ANKARA (Reuters) – Turkey has fulfilled its responsibilities in the northwestern Syrian region of Idlib in line with its de-escalation agreements with Russia and Iran, Vice President Fuat Oktay said on Saturday, after violence spiked in recent weeks.
Turkey and Russia, which back opposing sides in the conflict, agreed in 2018 to set up a de-escalation zone in the region. But a Syrian government offensive has disrupted Ankara and Moscow’s fragile cooperation, after 13 Turkish soldiers were killed by Syrian attacks in the past two weeks.
Ankara has said it will use military power to drive back the Syrian forces unless they withdraw by the end of February. President Tayyip Erdogan threatened to strike Syrian government forces anywhere in Syria if another Turkish soldier was hurt.

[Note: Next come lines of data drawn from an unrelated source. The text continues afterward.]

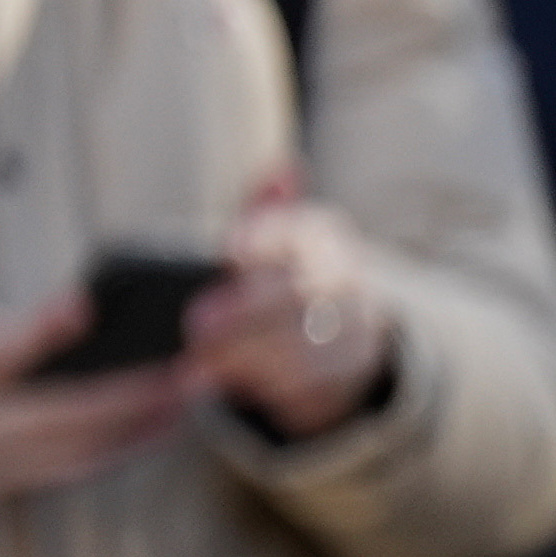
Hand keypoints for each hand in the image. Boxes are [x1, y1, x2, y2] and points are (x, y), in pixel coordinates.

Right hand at [0, 289, 192, 518]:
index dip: (37, 330)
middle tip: (185, 366)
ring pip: (74, 452)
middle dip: (126, 392)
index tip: (84, 305)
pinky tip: (158, 427)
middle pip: (56, 416)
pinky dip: (117, 450)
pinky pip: (69, 474)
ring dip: (137, 425)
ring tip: (188, 394)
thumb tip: (72, 317)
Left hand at [190, 179, 395, 440]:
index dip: (269, 237)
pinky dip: (272, 388)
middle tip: (198, 323)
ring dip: (252, 355)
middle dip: (248, 311)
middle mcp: (350, 282)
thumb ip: (263, 209)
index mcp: (326, 239)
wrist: (341, 334)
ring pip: (310, 345)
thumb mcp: (270, 240)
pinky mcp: (352, 377)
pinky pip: (317, 385)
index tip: (230, 250)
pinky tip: (236, 386)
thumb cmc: (280, 279)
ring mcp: (357, 331)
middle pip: (303, 294)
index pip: (304, 231)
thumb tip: (284, 168)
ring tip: (202, 365)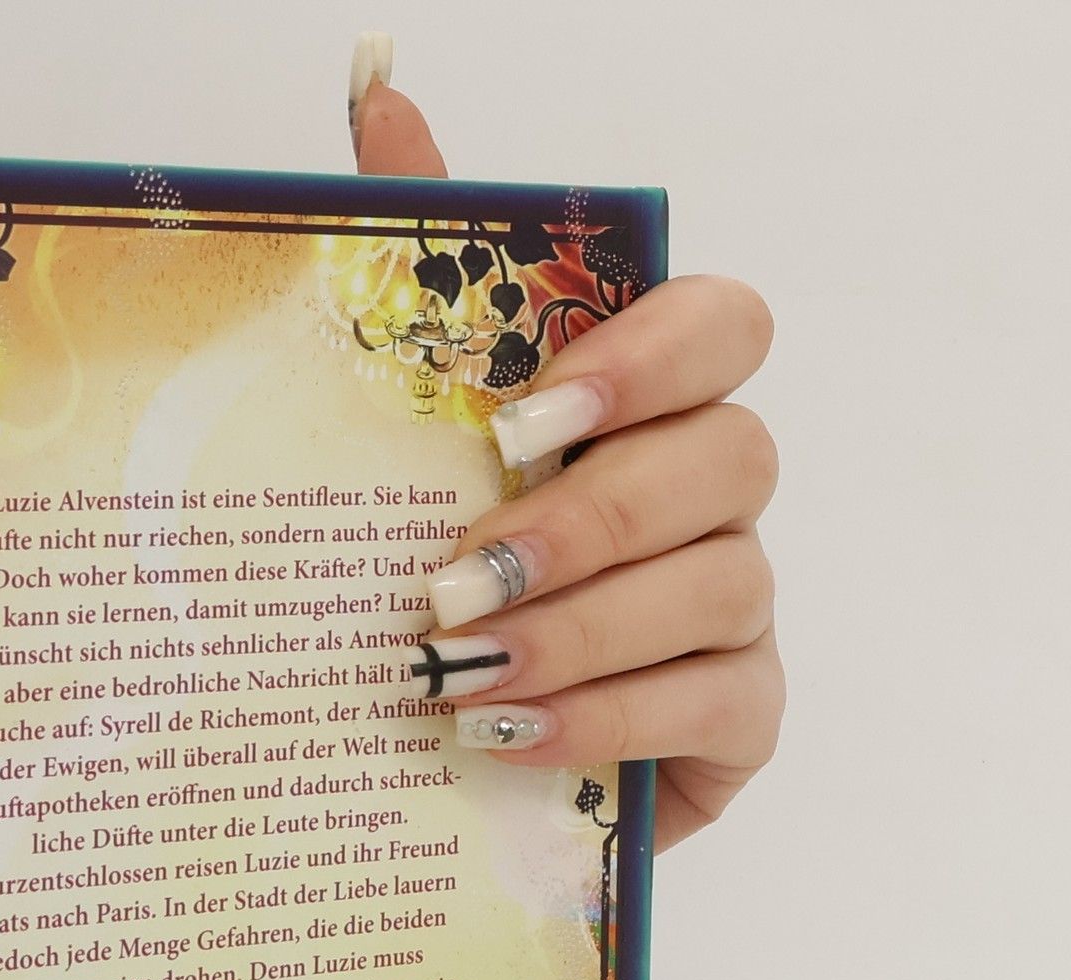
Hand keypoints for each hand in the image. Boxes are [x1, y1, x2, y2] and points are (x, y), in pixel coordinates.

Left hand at [351, 52, 781, 849]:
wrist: (452, 736)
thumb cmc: (447, 563)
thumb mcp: (414, 423)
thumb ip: (425, 270)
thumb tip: (383, 101)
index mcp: (654, 405)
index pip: (722, 328)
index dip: (645, 360)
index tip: (517, 422)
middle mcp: (714, 494)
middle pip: (729, 459)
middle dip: (589, 521)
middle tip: (454, 581)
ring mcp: (738, 608)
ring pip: (719, 588)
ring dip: (581, 630)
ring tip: (460, 673)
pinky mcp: (740, 716)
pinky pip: (714, 706)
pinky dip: (607, 719)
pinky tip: (509, 735)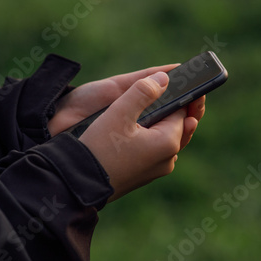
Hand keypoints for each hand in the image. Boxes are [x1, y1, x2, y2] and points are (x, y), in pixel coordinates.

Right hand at [48, 67, 204, 201]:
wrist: (78, 182)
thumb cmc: (99, 147)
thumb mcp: (120, 112)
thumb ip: (144, 91)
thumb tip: (165, 78)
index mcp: (168, 142)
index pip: (181, 111)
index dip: (179, 95)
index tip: (179, 81)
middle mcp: (169, 159)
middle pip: (178, 125)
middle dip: (175, 108)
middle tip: (171, 89)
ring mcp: (158, 170)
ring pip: (168, 137)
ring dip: (164, 121)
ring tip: (160, 104)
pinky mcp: (146, 175)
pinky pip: (157, 149)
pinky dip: (154, 135)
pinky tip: (143, 126)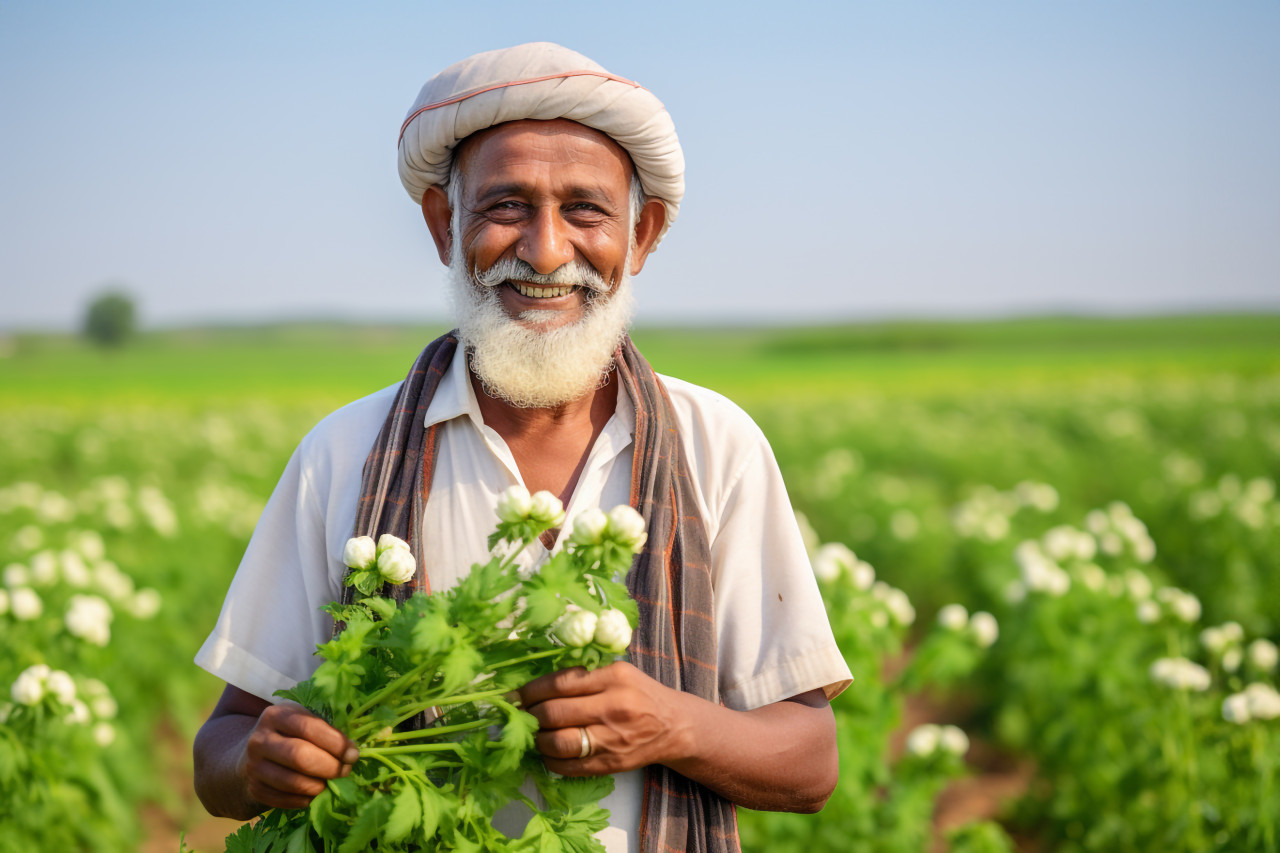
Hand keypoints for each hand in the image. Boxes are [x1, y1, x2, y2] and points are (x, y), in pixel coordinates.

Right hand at [238, 703, 358, 809]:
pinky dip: (305, 799)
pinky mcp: (254, 789)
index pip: (308, 728)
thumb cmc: (288, 736)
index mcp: (276, 715)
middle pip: (299, 756)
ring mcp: (253, 766)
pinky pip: (285, 800)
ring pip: (293, 782)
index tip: (353, 754)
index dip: (335, 743)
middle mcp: (259, 740)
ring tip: (329, 782)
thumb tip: (351, 750)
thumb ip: (324, 730)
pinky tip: (313, 793)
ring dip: (319, 786)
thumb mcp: (301, 721)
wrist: (250, 757)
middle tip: (345, 770)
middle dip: (329, 766)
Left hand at [516, 661, 689, 775]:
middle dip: (529, 715)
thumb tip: (538, 685)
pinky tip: (549, 752)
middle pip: (553, 714)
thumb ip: (584, 675)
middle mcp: (612, 708)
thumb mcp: (619, 671)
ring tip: (535, 734)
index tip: (516, 695)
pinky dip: (551, 761)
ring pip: (558, 743)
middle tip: (521, 715)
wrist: (674, 726)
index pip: (559, 684)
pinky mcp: (611, 764)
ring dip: (537, 740)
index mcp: (612, 678)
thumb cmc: (640, 694)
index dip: (530, 691)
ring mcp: (612, 739)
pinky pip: (569, 767)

Russia, which backs Syrian President Bashar al-Assad, says Turkey has flouted deals it made with Moscow and aggravated the situation in Idlib. The Kremlin said Ankara had failed to neutralize militants there.
Oktay told broadcaster NTV that Turkey was determined to stop Syrian government advances in Idlib and Ankara had clearly conveyed its position on Idlib to Moscow during the talks.
“We cannot overlook the cruelty happening in our neighbor,” Oktay said, adding that Turkey, which hosts more than 3.6 million Syrian refugees, cannot handle a new migrant wave from Idlib where hundreds of thousands have been displaced.
“Turkey has fulfilled its responsibilities in Idlib. Some of our observation posts have now fallen into areas controlled by the (Syrian) regime,” he said, referring to Turkey’s military observation posts established in Idlib under the 2018 deal.
In an apparent response to Russia’s criticism on Thursday, Turkish Defence Minister Hulusi Akar said Turkey would use force against rebel groups violating a Jan. 12 ceasefire in Idlib and said Ankara was sending reinforcements to control Idlib.
Turkish Foreign Minister Mevlut Cavusoglu will meet Russian Foreign Minister Sergei Lavrov on Sunday during the Munich Security Conference, the Interfax news agency reported.